**DIRECTIONS**. Match on the string "FilePolarity" in the entries below and return every matching line.

START STORED DATA

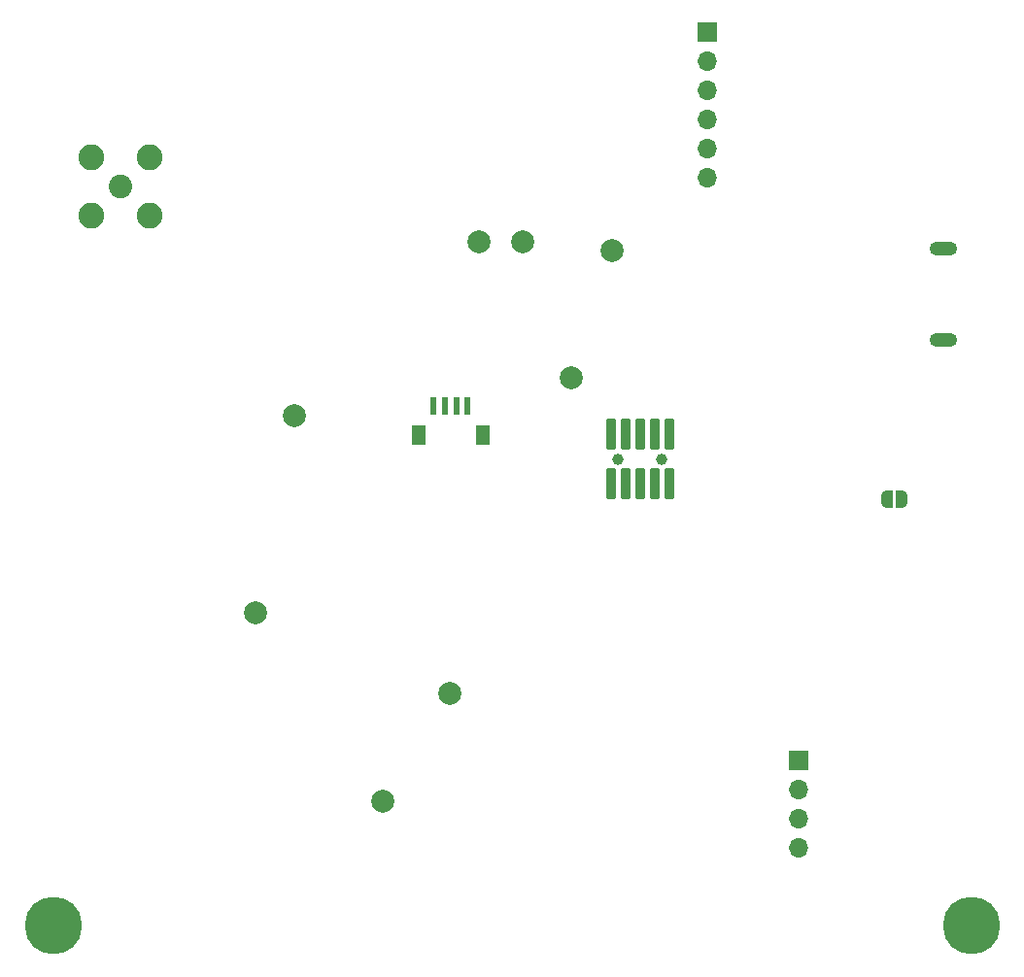
<source format=gbr>
%TF.GenerationSoftware,KiCad,Pcbnew,8.0.3*%
%TF.CreationDate,2024-10-08T19:21:31-07:00*%
%TF.ProjectId,FC_V4c_InspireFly_Special,46435f56-3463-45f4-996e-737069726546,rev?*%
%TF.SameCoordinates,Original*%
%TF.FileFunction,Soldermask,Bot*%
%TF.FilePolarity,Negative*%
%FSLAX46Y46*%
G04 Gerber Fmt 4.6, Leading zero omitted, Abs format (unit mm)*
G04 Created by KiCad (PCBNEW 8.0.3) date 2024-10-08 19:21:31*
%MOMM*%
%LPD*%
G01*
G04 APERTURE LIST*
G04 Aperture macros list*
%AMRoundRect*
0 Rectangle with rounded corners*
0 $1 Rounding radius*
0 $2 $3 $4 $5 $6 $7 $8 $9 X,Y pos of 4 corners*
0 Add a 4 corners polygon primitive as box body*
4,1,4,$2,$3,$4,$5,$6,$7,$8,$9,$2,$3,0*
0 Add four circle primitives for the rounded corners*
1,1,$1+$1,$2,$3*
1,1,$1+$1,$4,$5*
1,1,$1+$1,$6,$7*
1,1,$1+$1,$8,$9*
0 Add four rect primitives between the rounded corners*
20,1,$1+$1,$2,$3,$4,$5,0*
20,1,$1+$1,$4,$5,$6,$7,0*
20,1,$1+$1,$6,$7,$8,$9,0*
20,1,$1+$1,$8,$9,$2,$3,0*%
%AMFreePoly0*
4,1,19,0.500000,-0.750000,0.000000,-0.750000,0.000000,-0.744911,-0.071157,-0.744911,-0.207708,-0.704816,-0.327430,-0.627875,-0.420627,-0.520320,-0.479746,-0.390866,-0.500000,-0.250000,-0.500000,0.250000,-0.479746,0.390866,-0.420627,0.520320,-0.327430,0.627875,-0.207708,0.704816,-0.071157,0.744911,0.000000,0.744911,0.000000,0.750000,0.500000,0.750000,0.500000,-0.750000,0.500000,-0.750000,
$1*%
%AMFreePoly1*
4,1,19,0.000000,0.744911,0.071157,0.744911,0.207708,0.704816,0.327430,0.627875,0.420627,0.520320,0.479746,0.390866,0.500000,0.250000,0.500000,-0.250000,0.479746,-0.390866,0.420627,-0.520320,0.327430,-0.627875,0.207708,-0.704816,0.071157,-0.744911,0.000000,-0.744911,0.000000,-0.750000,-0.500000,-0.750000,-0.500000,0.750000,0.000000,0.750000,0.000000,0.744911,0.000000,0.744911,
$1*%
G04 Aperture macros list end*
%ADD10C,2.050000*%
%ADD11C,2.250000*%
%ADD12C,2.000000*%
%ADD13C,5.000000*%
%ADD14R,1.700000X1.700000*%
%ADD15O,1.700000X1.700000*%
%ADD16O,2.416000X1.208000*%
%ADD17C,1.000000*%
%ADD18RoundRect,0.050800X0.380000X1.300000X-0.380000X1.300000X-0.380000X-1.300000X0.380000X-1.300000X0*%
%ADD19R,0.600000X1.550000*%
%ADD20R,1.200000X1.800000*%
%ADD21FreePoly0,180.000000*%
%ADD22FreePoly1,180.000000*%
G04 APERTURE END LIST*
D10*
%TO.C,J6*%
X153170000Y-73600000D03*
D11*
X150630000Y-71060000D03*
X150630000Y-76140000D03*
X155710000Y-71060000D03*
X155710000Y-76140000D03*
%TD*%
D12*
%TO.C,TP3*%
X164900000Y-110800000D03*
%TD*%
%TO.C,TP6*%
X168300000Y-93600000D03*
%TD*%
D13*
%TO.C,H2*%
X227300000Y-138000000D03*
%TD*%
D12*
%TO.C,TP5*%
X181900000Y-117800000D03*
%TD*%
D14*
%TO.C,J10*%
X212300000Y-123620000D03*
D15*
X212300000Y-126160000D03*
X212300000Y-128700000D03*
X212300000Y-131240000D03*
%TD*%
D13*
%TO.C,H1*%
X147300000Y-138000000D03*
%TD*%
D12*
%TO.C,TP4*%
X176067500Y-127240000D03*
%TD*%
%TO.C,TP2*%
X192500000Y-90300000D03*
%TD*%
%TO.C,TP8*%
X188200000Y-78400000D03*
%TD*%
%TO.C,TP7*%
X184400000Y-78400000D03*
%TD*%
%TO.C,TP1*%
X196000000Y-79200000D03*
%TD*%
D16*
%TO.C,J8*%
X224920000Y-86970000D03*
X224920000Y-79070000D03*
%TD*%
D14*
%TO.C,J3*%
X204330000Y-60190000D03*
D15*
X204330000Y-62730000D03*
X204330000Y-65270000D03*
X204330000Y-67810000D03*
X204330000Y-70350000D03*
X204330000Y-72890000D03*
%TD*%
D17*
%TO.C,J1*%
X200345000Y-97380000D03*
X196535000Y-97380000D03*
D18*
X200980000Y-99530000D03*
X200980000Y-95230000D03*
X199710000Y-99530000D03*
X199710000Y-95230000D03*
X198440000Y-99530000D03*
X198440000Y-95230000D03*
X197170000Y-99530000D03*
X197170000Y-95230000D03*
X195900000Y-99530000D03*
X195900000Y-95230000D03*
%TD*%
D19*
%TO.C,J12*%
X180440000Y-92747500D03*
X181440000Y-92747500D03*
X182440000Y-92747500D03*
X183440000Y-92747500D03*
D20*
X179140000Y-95272500D03*
X184740000Y-95272500D03*
%TD*%
D21*
%TO.C,JP11*%
X221260000Y-100840000D03*
D22*
X219960000Y-100840000D03*
%TD*%
M02*

</source>
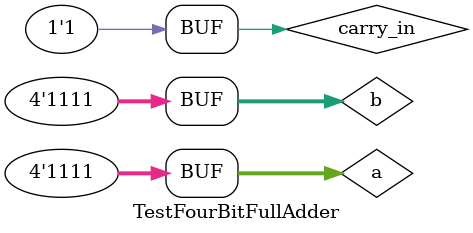
<source format=v>

module TestFourBitFullAdder;
	reg [3:0] a;
	reg [3:0] b;
	reg carry_in;
	wire [3:0] sum;
	wire carry_out;
	FourBitFullAdder x(.a(a), .b(b), .carry_in(carry_in), .sum(sum), .carry_out(carry_out));
	initial
		begin
			$monitor("%d	a = %b, b = %b, carry_in = %b, sum = %b, carry_out = %b", $time, a, b, carry_in, sum, carry_out);
			
			#20
			a = 4'b0011;
			b = 4'b1011;
			carry_in = 0;
			
			#20
			a = 4'b1111;
			b = 4'b1111;
			carry_in = 0;
			
			#20
			a = 4'b0001;
			b = 4'b0111;
			carry_in = 0;
			
			#20
			a = 4'b0011;
			b = 4'b0011;
			carry_in = 1;
			
			#20
			a = 4'b1010;
			b = 4'b0110;
			carry_in = 0;
			
			#20
			a = 4'b1111;
			b = 4'b1111;
			carry_in = 1;
		end
endmodule
</source>
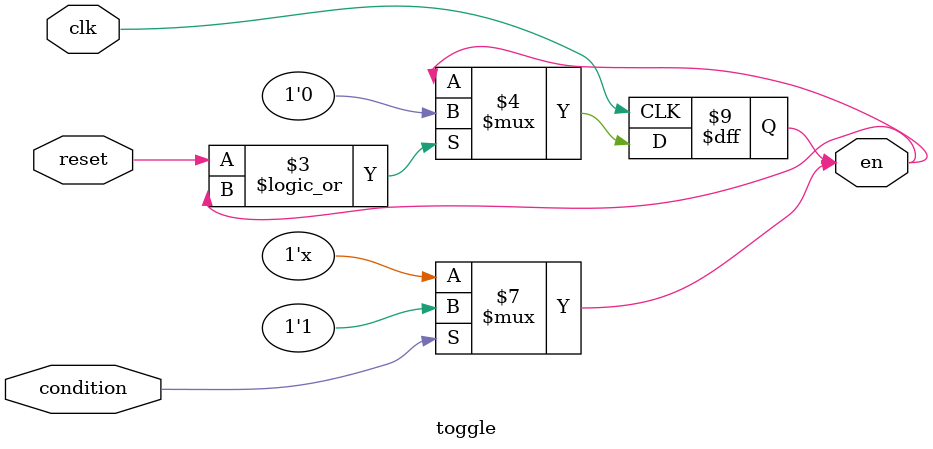
<source format=v>
module toggle (
    input clk, reset, condition,
    output reg en
);
//    initial en = 0; // by default enable is at low
    always @ (*) if (condition) en = 1;
    always @ (posedge clk) begin
        //reset toggle the cycle after or at synchronous reset

        if (reset || en) en<= 0; 
    end



endmodule

</source>
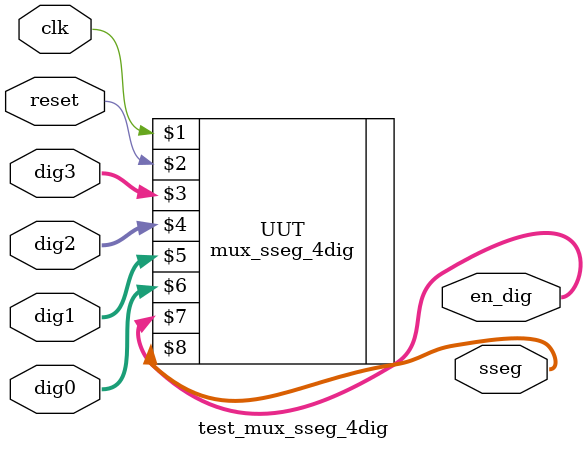
<source format=v>
module test_mux_sseg_4dig(
  input wire clk, reset,
  input wire [7:0] dig3, dig2, dig1, dig0,
  output wire [3:0] en_dig,
  output wire [7:0] sseg
);

  mux_sseg_4dig UUT( clk, reset, dig3, dig2, dig1, dig0, en_dig, sseg);

endmodule

</source>
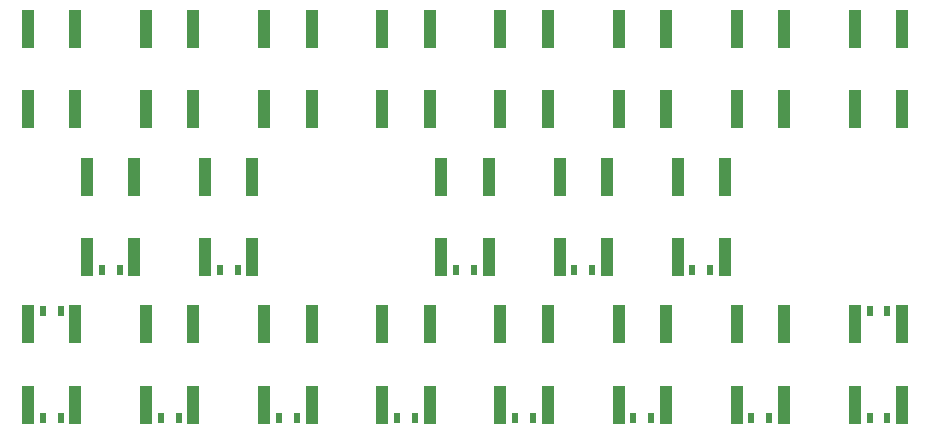
<source format=gbr>
G04 #@! TF.GenerationSoftware,KiCad,Pcbnew,(5.1.5-0-10_14)*
G04 #@! TF.CreationDate,2021-02-06T16:20:19+00:00*
G04 #@! TF.ProjectId,keyboard,6b657962-6f61-4726-942e-6b696361645f,rev?*
G04 #@! TF.SameCoordinates,Original*
G04 #@! TF.FileFunction,Paste,Top*
G04 #@! TF.FilePolarity,Positive*
%FSLAX46Y46*%
G04 Gerber Fmt 4.6, Leading zero omitted, Abs format (unit mm)*
G04 Created by KiCad (PCBNEW (5.1.5-0-10_14)) date 2021-02-06 16:20:19*
%MOMM*%
%LPD*%
G04 APERTURE LIST*
%ADD10R,1.000000X3.200000*%
%ADD11R,0.500000X0.900000*%
G04 APERTURE END LIST*
D10*
X185000000Y-113600000D03*
X185000000Y-120400000D03*
X189000000Y-113600000D03*
X189000000Y-120400000D03*
X179000000Y-120400000D03*
X179000000Y-113600000D03*
X175000000Y-120400000D03*
X175000000Y-113600000D03*
X174000000Y-107900000D03*
X174000000Y-101100000D03*
X170000000Y-107900000D03*
X170000000Y-101100000D03*
X165000000Y-113600000D03*
X165000000Y-120400000D03*
X169000000Y-113600000D03*
X169000000Y-120400000D03*
X164000000Y-107900000D03*
X164000000Y-101100000D03*
X160000000Y-107900000D03*
X160000000Y-101100000D03*
X155000000Y-113600000D03*
X155000000Y-120400000D03*
X159000000Y-113600000D03*
X159000000Y-120400000D03*
X154000000Y-107900000D03*
X154000000Y-101100000D03*
X150000000Y-107900000D03*
X150000000Y-101100000D03*
X145000000Y-113600000D03*
X145000000Y-120400000D03*
X149000000Y-113600000D03*
X149000000Y-120400000D03*
X139000000Y-120400000D03*
X139000000Y-113600000D03*
X135000000Y-120400000D03*
X135000000Y-113600000D03*
X130000000Y-101100000D03*
X130000000Y-107900000D03*
X134000000Y-101100000D03*
X134000000Y-107900000D03*
X129000000Y-120400000D03*
X129000000Y-113600000D03*
X125000000Y-120400000D03*
X125000000Y-113600000D03*
X120000000Y-101100000D03*
X120000000Y-107900000D03*
X124000000Y-101100000D03*
X124000000Y-107900000D03*
X119000000Y-120400000D03*
X119000000Y-113600000D03*
X115000000Y-120400000D03*
X115000000Y-113600000D03*
X119000000Y-95400000D03*
X119000000Y-88600000D03*
X115000000Y-95400000D03*
X115000000Y-88600000D03*
X125000000Y-88600000D03*
X125000000Y-95400000D03*
X129000000Y-88600000D03*
X129000000Y-95400000D03*
X139000000Y-95400000D03*
X139000000Y-88600000D03*
X135000000Y-95400000D03*
X135000000Y-88600000D03*
X145000000Y-88600000D03*
X145000000Y-95400000D03*
X149000000Y-88600000D03*
X149000000Y-95400000D03*
X159000000Y-95400000D03*
X159000000Y-88600000D03*
X155000000Y-95400000D03*
X155000000Y-88600000D03*
X165000000Y-88600000D03*
X165000000Y-95400000D03*
X169000000Y-88600000D03*
X169000000Y-95400000D03*
X179000000Y-95400000D03*
X179000000Y-88600000D03*
X175000000Y-95400000D03*
X175000000Y-88600000D03*
X185000000Y-88600000D03*
X185000000Y-95400000D03*
X189000000Y-88600000D03*
X189000000Y-95400000D03*
D11*
X117750000Y-121500000D03*
X116250000Y-121500000D03*
X122750000Y-109000000D03*
X121250000Y-109000000D03*
X126250000Y-121500000D03*
X127750000Y-121500000D03*
X132750000Y-109000000D03*
X131250000Y-109000000D03*
X136250000Y-121500000D03*
X137750000Y-121500000D03*
X147750000Y-121500000D03*
X146250000Y-121500000D03*
X151250000Y-109000000D03*
X152750000Y-109000000D03*
X157750000Y-121500000D03*
X156250000Y-121500000D03*
X161250000Y-109000000D03*
X162750000Y-109000000D03*
X167750000Y-121500000D03*
X166250000Y-121500000D03*
X171250000Y-109000000D03*
X172750000Y-109000000D03*
X177750000Y-121500000D03*
X176250000Y-121500000D03*
X186250000Y-121500000D03*
X187750000Y-121500000D03*
X187750000Y-112500000D03*
X186250000Y-112500000D03*
X116250000Y-112500000D03*
X117750000Y-112500000D03*
M02*

</source>
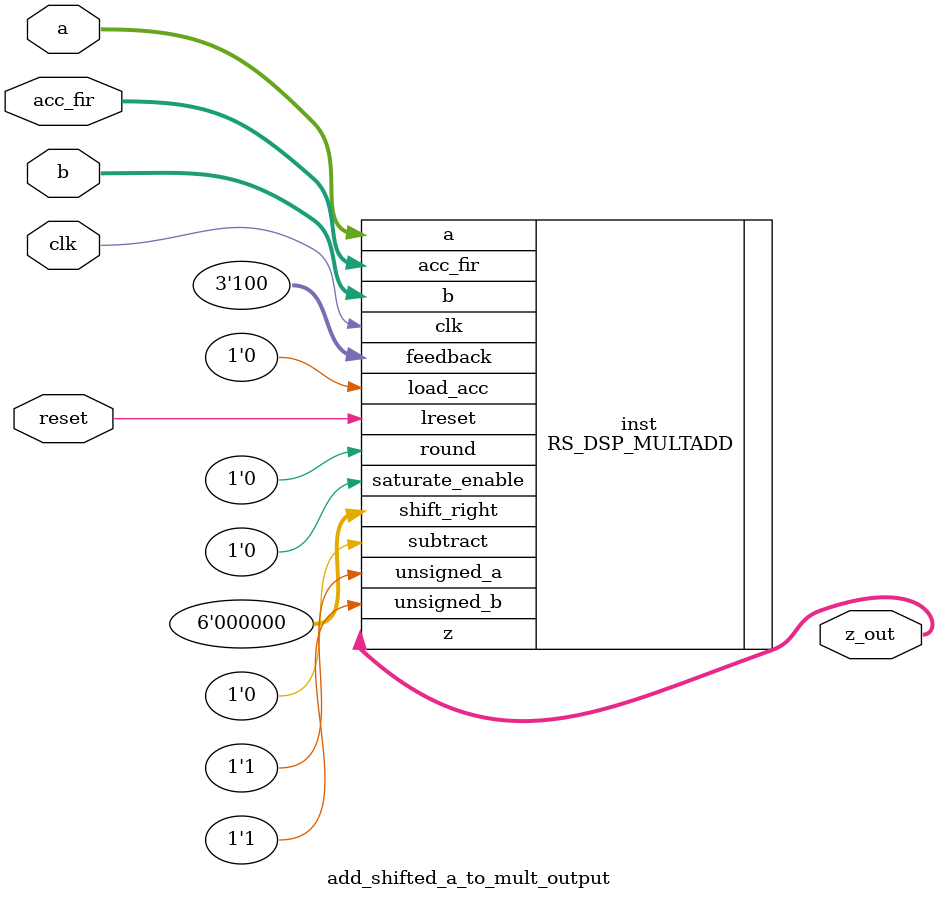
<source format=v>
/* Generated by Yosys 0.18+10 (git sha1 d33a229cd, gcc 11.2.0 -fPIC -Os) */

module add_shifted_a_to_mult_output(clk, reset, b, acc_fir, z_out, a);
  input [19:0] a;
  input [5:0] acc_fir;
  input [17:0] b;
  input clk;
  input reset;
  output [37:0] z_out;
  (* src = "/nfs_scratch/scratch/CompilerValidation/abdul_hameed/Jira_Testcase/add_shifted_a_to_mult_output/results_dir/.././rtl/add_shifted_a_to_mult_output.v:2" *)
  (* src = "/nfs_scratch/scratch/CompilerValidation/abdul_hameed/Jira_Testcase/add_shifted_a_to_mult_output/results_dir/.././rtl/add_shifted_a_to_mult_output.v:2" *)
  wire [19:0] a;
  (* src = "/nfs_scratch/scratch/CompilerValidation/abdul_hameed/Jira_Testcase/add_shifted_a_to_mult_output/results_dir/.././rtl/add_shifted_a_to_mult_output.v:6" *)
  (* src = "/nfs_scratch/scratch/CompilerValidation/abdul_hameed/Jira_Testcase/add_shifted_a_to_mult_output/results_dir/.././rtl/add_shifted_a_to_mult_output.v:6" *)
  wire [5:0] acc_fir;
  (* src = "/nfs_scratch/scratch/CompilerValidation/abdul_hameed/Jira_Testcase/add_shifted_a_to_mult_output/results_dir/.././rtl/add_shifted_a_to_mult_output.v:3" *)
  (* src = "/nfs_scratch/scratch/CompilerValidation/abdul_hameed/Jira_Testcase/add_shifted_a_to_mult_output/results_dir/.././rtl/add_shifted_a_to_mult_output.v:3" *)
  wire [17:0] b;
  (* src = "/nfs_scratch/scratch/CompilerValidation/abdul_hameed/Jira_Testcase/add_shifted_a_to_mult_output/results_dir/.././rtl/add_shifted_a_to_mult_output.v:4" *)
  (* src = "/nfs_scratch/scratch/CompilerValidation/abdul_hameed/Jira_Testcase/add_shifted_a_to_mult_output/results_dir/.././rtl/add_shifted_a_to_mult_output.v:4" *)
  wire clk;
  (* src = "/nfs_scratch/scratch/CompilerValidation/abdul_hameed/Jira_Testcase/add_shifted_a_to_mult_output/results_dir/.././rtl/add_shifted_a_to_mult_output.v:5" *)
  (* src = "/nfs_scratch/scratch/CompilerValidation/abdul_hameed/Jira_Testcase/add_shifted_a_to_mult_output/results_dir/.././rtl/add_shifted_a_to_mult_output.v:5" *)
  wire reset;
  (* src = "/nfs_scratch/scratch/CompilerValidation/abdul_hameed/Jira_Testcase/add_shifted_a_to_mult_output/results_dir/.././rtl/add_shifted_a_to_mult_output.v:7" *)
  (* src = "/nfs_scratch/scratch/CompilerValidation/abdul_hameed/Jira_Testcase/add_shifted_a_to_mult_output/results_dir/.././rtl/add_shifted_a_to_mult_output.v:7" *)
  wire [37:0] z_out;
  RS_DSP_MULTADD #(
    .MODE_BITS(80'h01000000000000000000)
  ) inst (
    .a(a),
    .acc_fir(acc_fir),
    .b(b),
    .clk(clk),
    .feedback(3'h4),
    .load_acc(1'h0),
    .lreset(reset),
    .round(1'h0),
    .saturate_enable(1'h0),
    .shift_right(6'h00),
    .subtract(1'h0),
    .unsigned_a(1'h1),
    .unsigned_b(1'h1),
    .z(z_out)
  );
endmodule

</source>
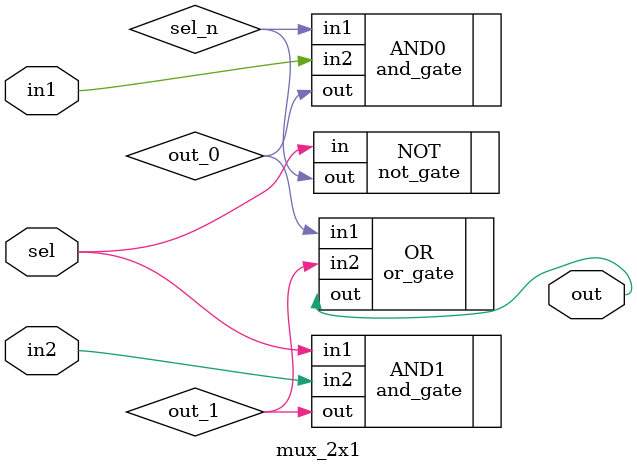
<source format=v>
`include "and_gate.v"
`include "or_gate.v"
`include "not_gate.v"

module mux_2x1 (output wire out,
                input wire in1, in2, sel);

  wire seln;
  wire out_0, out_1;

  not_gate NOT (.out(sel_n), .in(sel));

  and_gate AND0 (.out(out_0), .in1(sel_n), .in2(in1));
  and_gate AND1 (.out(out_1), .in1(sel), .in2(in2));

  or_gate OR (.out(out), .in1(out_0), .in2(out_1));

endmodule
</source>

END STORED DATA

**SOLUTION TO THIS TASK**.
%TF.FilePolarity,Negative*%
G04 #@! TF.FilePolarity,Positive*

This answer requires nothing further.